There was no immediate word on the bodies of the other plane victims, but Michael Bociurkiw, a spokesman for monitors from the Organisation for Security and Cooperation in Europe, said some bodies were likely incinerated without a trace.

“We’re looking at the field where the engines have come down. This was the area which was exposed to the most intense heat. We do not see any bodies here. It appears that some have been vaporised,” he told reporters from the crash site on Sunday.

Alexander Pilyushny, an emergency worker combing the crash site for body parts, told reporters it took the rebels several hours on Saturday to cart away the bodies. He said he and other workers had no choice but to hand them over.

“They are armed, and we are not,” Mr Pilyushny said.

Nataliya Khuruzhaya, a duty officer at the train station in Torez, said emergency workers had loaded plane victims’ bodies into five sealed, refrigerated train cars.

Vasily Khoma, deputy of governor of the Kharkiv region where Ukraine has set up a crisis centre to handle the disaster, said the Ukrainian state railway company had provided the refrigerated train cars. Kharkiv is 185 miles north of the crash site.

He said no information was available on when aeroplane parts would be brought to the city and that the priority now was body recovery.

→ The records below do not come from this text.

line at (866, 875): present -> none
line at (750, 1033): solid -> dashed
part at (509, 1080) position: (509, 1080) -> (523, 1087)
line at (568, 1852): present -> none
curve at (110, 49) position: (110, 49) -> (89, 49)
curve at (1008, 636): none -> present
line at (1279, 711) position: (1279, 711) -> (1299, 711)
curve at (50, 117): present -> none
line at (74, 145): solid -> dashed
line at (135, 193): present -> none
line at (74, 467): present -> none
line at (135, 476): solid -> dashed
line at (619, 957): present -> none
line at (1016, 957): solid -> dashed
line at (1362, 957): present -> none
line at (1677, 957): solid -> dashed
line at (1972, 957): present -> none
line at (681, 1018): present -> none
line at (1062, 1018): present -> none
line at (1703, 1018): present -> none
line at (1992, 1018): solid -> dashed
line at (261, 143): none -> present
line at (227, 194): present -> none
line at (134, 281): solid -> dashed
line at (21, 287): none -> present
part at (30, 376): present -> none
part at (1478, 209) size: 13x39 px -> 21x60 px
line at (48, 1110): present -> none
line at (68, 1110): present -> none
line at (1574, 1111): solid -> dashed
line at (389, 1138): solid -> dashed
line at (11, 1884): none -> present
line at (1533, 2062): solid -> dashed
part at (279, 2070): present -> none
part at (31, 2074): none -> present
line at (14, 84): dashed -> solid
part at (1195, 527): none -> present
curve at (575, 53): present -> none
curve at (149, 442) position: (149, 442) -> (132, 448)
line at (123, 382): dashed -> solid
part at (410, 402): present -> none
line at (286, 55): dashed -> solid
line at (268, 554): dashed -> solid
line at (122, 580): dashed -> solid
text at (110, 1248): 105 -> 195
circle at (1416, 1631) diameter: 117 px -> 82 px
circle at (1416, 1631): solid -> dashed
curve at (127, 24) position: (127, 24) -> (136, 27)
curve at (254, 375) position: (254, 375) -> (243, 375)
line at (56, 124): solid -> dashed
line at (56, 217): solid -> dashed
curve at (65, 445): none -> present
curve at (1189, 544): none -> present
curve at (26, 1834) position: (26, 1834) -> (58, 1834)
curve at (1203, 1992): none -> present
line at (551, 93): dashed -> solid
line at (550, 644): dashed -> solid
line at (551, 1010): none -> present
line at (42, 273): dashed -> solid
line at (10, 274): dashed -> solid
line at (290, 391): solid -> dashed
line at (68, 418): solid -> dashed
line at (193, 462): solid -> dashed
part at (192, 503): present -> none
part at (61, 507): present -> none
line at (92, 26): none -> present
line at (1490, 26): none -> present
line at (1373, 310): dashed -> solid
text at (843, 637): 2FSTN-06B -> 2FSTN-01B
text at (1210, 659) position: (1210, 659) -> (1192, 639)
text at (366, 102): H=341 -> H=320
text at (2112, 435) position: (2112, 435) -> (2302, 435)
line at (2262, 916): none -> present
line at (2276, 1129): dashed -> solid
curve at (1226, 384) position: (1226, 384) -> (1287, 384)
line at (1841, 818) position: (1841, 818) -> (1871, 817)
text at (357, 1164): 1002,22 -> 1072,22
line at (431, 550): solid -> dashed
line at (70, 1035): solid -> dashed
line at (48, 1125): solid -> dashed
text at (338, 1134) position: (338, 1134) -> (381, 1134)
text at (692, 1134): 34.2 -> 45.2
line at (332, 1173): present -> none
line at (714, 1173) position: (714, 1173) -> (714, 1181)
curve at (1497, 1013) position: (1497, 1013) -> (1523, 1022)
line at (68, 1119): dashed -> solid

Mr Khoma added that a mobile lab to handle DNA analysis was being delivered from Dnipropetrovsk.

Residents in Kharkov have been inundating a special call centre to offer their services as volunteers. Ten hotels in Kharkiv say they will give free rooms for relatives of the victims.

In the Netherlands, worshippers at church services across the country prayed Sunday for the victims of the Ukraine air disaster and their next of kin, as anger built over the rebels’ hindering of the investigation.

At the St Vitus church in the central city of Hilversum, Father Julius Dresme summed up the nation’s pain.

“It’s terrible, and everybody’s hearts are bleeding and crying,” he said.

Dutch foreign minister Frans Timmermans, speaking in Kiev, demanded that the culprits be found.

“Once we have the proof, we will not stop until the people are brought to justice,” he said.